Fünf Wochen oder 33 Tage war Jan Philipp Reemtsma im Frühling 1996 in einem Keller eingesperrt, am Fuß angekettet. Seine Entführer wollten 20 Millionen D-Mark für die Freilassung des einzigen Erben von Unternehmer Philipp Fürchtegott Reemtsma. Bis heute gilt diese Entführung als einer der spektakulärsten Kriminalfälle der jüngeren deutschen Geschichte.

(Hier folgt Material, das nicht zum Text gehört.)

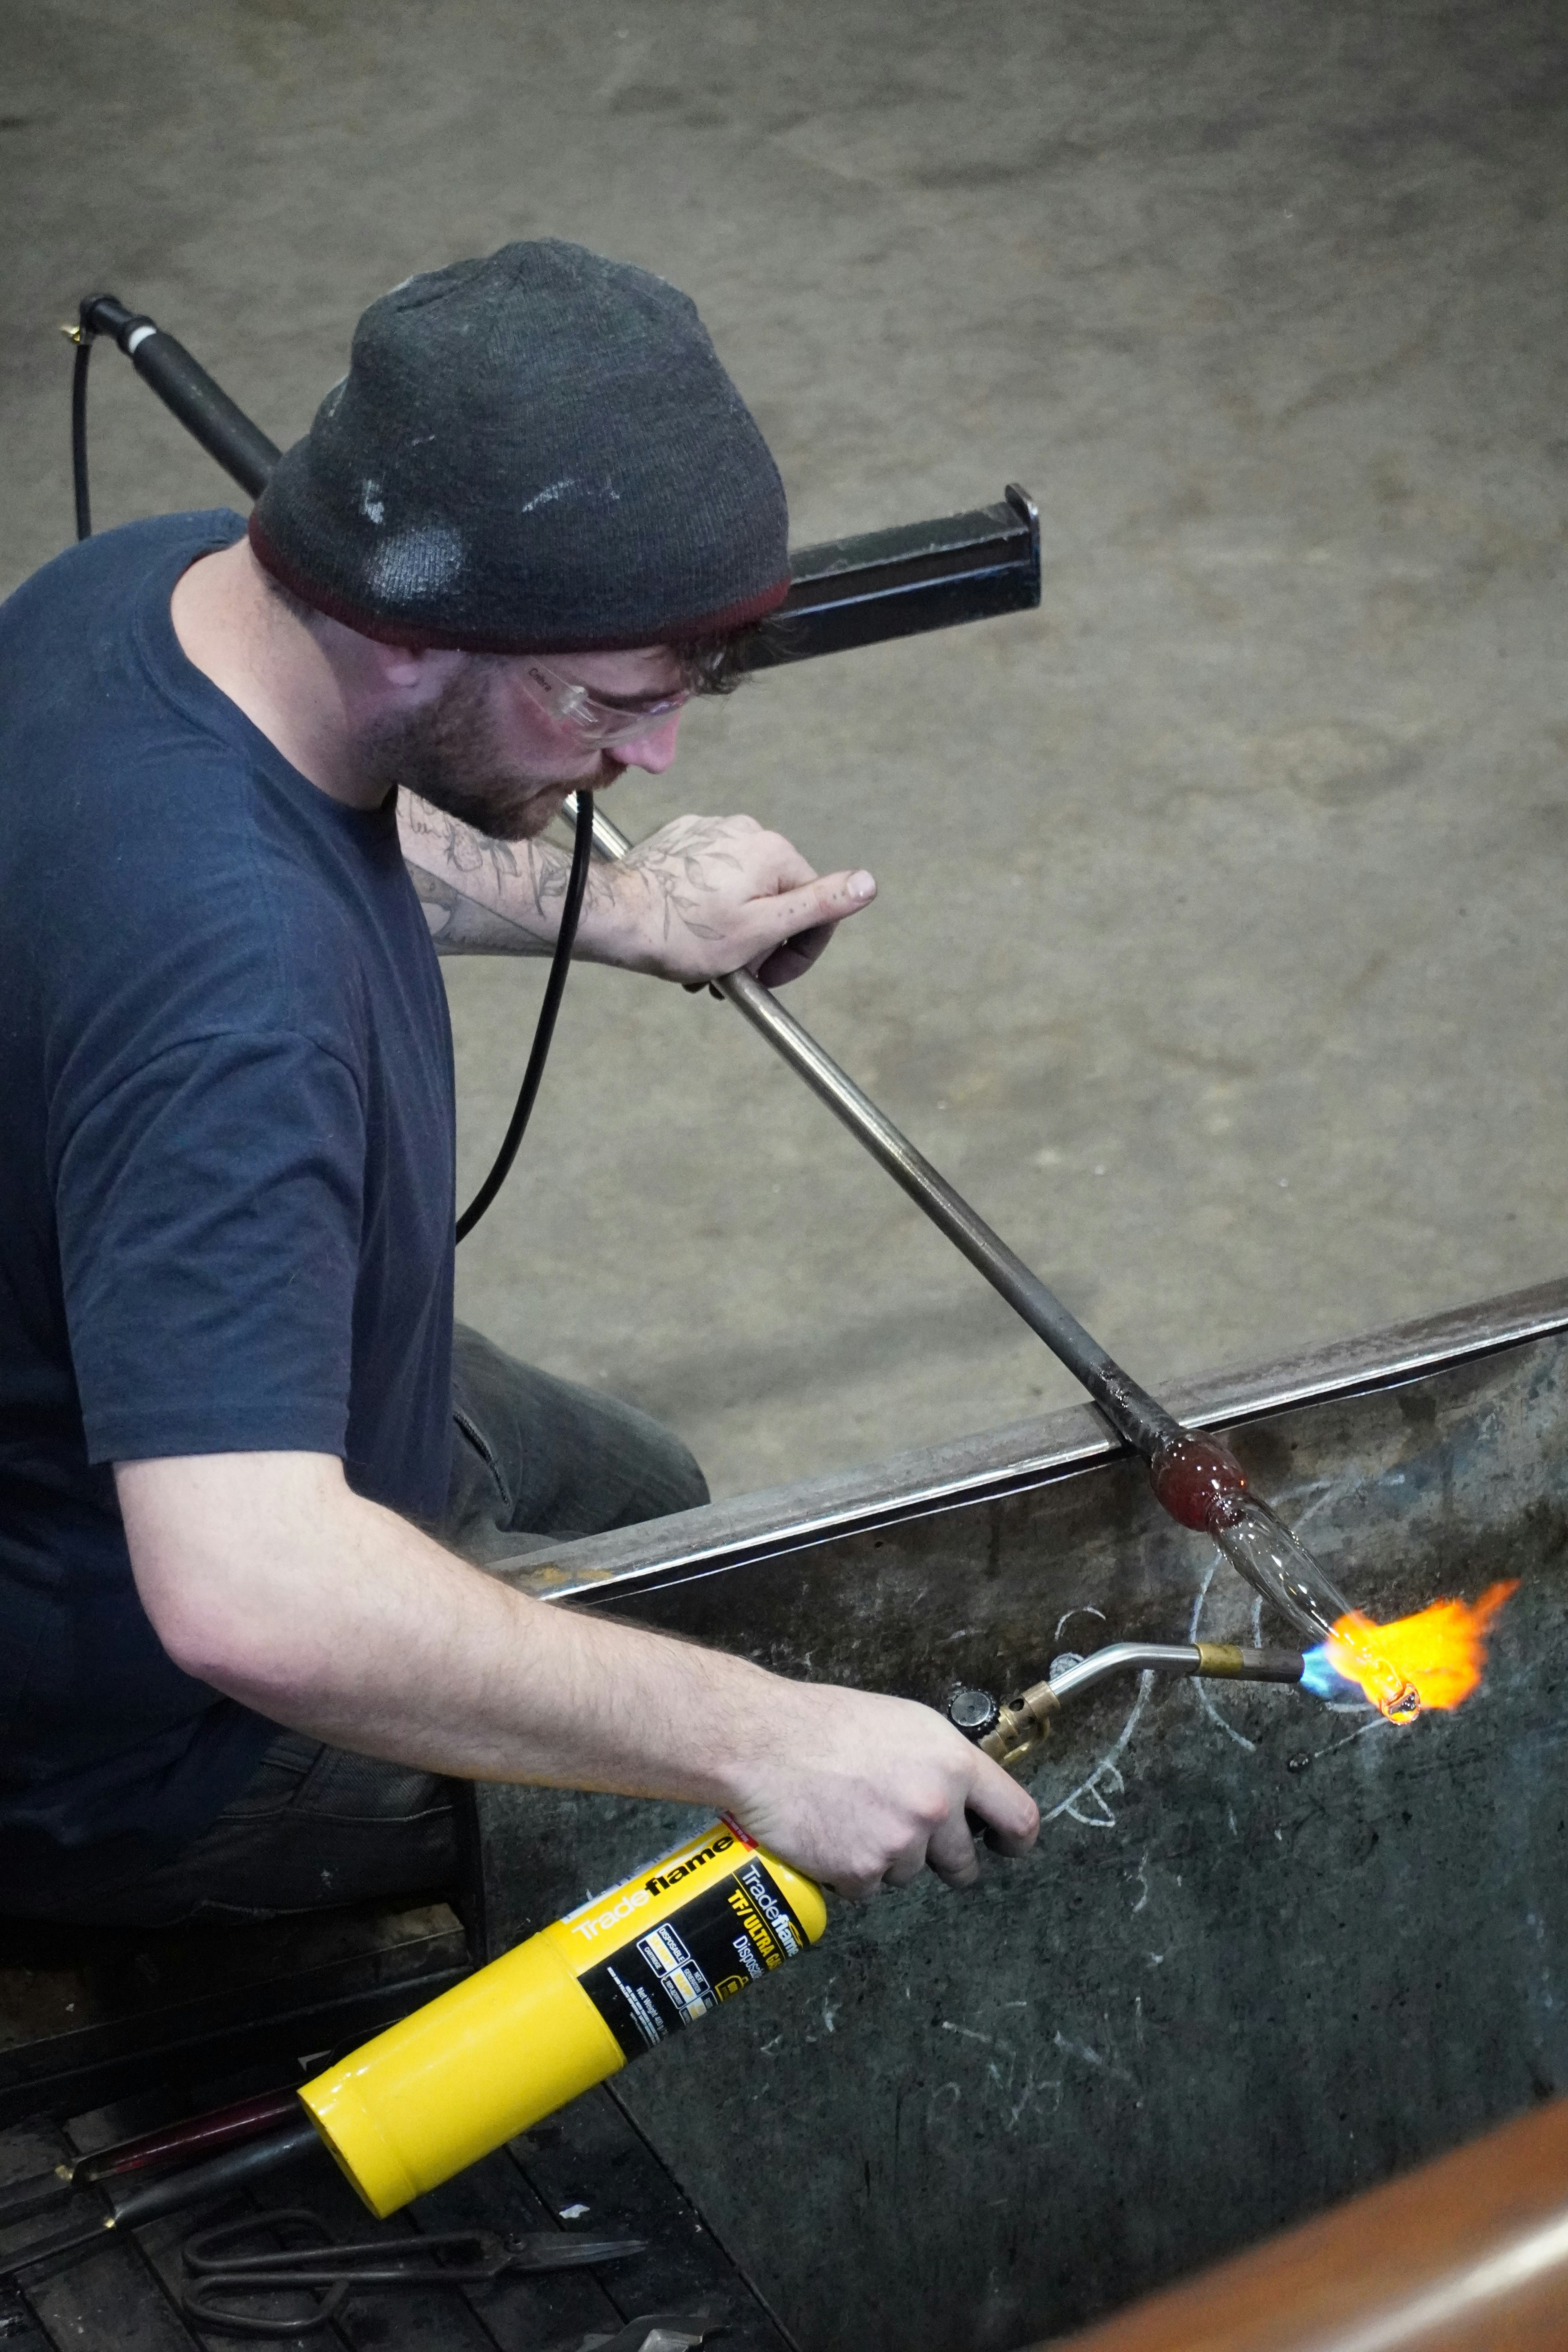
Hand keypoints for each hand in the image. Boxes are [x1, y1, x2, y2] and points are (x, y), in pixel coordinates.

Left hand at [596, 813, 875, 986]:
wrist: (613, 915)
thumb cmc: (684, 932)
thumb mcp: (761, 930)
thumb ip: (818, 905)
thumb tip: (869, 882)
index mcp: (774, 853)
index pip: (814, 905)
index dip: (800, 952)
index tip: (770, 980)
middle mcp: (746, 831)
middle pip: (775, 897)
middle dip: (761, 942)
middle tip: (731, 976)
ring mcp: (710, 831)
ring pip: (741, 890)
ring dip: (733, 930)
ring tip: (704, 964)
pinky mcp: (681, 838)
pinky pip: (710, 876)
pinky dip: (706, 907)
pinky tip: (686, 932)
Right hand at [718, 1678, 1039, 1898]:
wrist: (763, 1743)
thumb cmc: (826, 1724)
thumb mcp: (903, 1724)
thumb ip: (940, 1762)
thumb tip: (959, 1792)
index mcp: (953, 1763)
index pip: (1017, 1815)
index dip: (1016, 1840)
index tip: (1007, 1847)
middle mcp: (934, 1807)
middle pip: (961, 1861)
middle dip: (941, 1859)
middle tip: (906, 1836)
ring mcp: (899, 1844)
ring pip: (908, 1873)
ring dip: (885, 1858)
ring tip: (849, 1816)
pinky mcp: (861, 1873)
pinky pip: (868, 1888)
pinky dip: (850, 1872)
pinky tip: (829, 1835)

22 Jahre später erinnert sich nun Reemtsmas einziger Sohn, Johann Scheerer, in seinem Buch „Wir sind dann wohl die Angehörigen“ an die Zeit der Entführung. Johann war 13 Jahre alt, als sein Vater in der Nacht nicht nach Hause kam und seine Mutter im Garten neben einer Blutlache und einer Handgranate einen Erpresserbrief fand. Als die Mutter ihrem Sohn am Morgen des 25. März 1996 davon erzählte, dachte er zuerst an die Lateinschularbeit, die er an diesem Tag schreiben sollte – und ein kurzes Gefühl der Erleichterung stellte sich ein, weil er die Arbeit vielleicht nicht schreiben müsse. Erst später setzte dieses „brennende Feuer in meinem Brustkorb“ ein, das ihn nie wieder ganz losließ. Der Teenager aber schämte sich für sein erstes Gefühl der Erleichterung. Was danach passierte, schildert der heute 35-Jährige ohne Selbstmitleid oder Weinerlichkeit. Es braucht nicht viele Worte, um zu verstehen, wie das für einen jungen Buben ist, wenn der Vater von Verbrechern entführt wird. Niemand weiß, wo er ist. Irgendwann ein Brief vom Vater kommt, in dem er sich von Frau und Sohn verabschiedet. Die Polizei ein und aus geht. Und Journalisten das Zuhause belagern, das ohnehin keines mehr ist.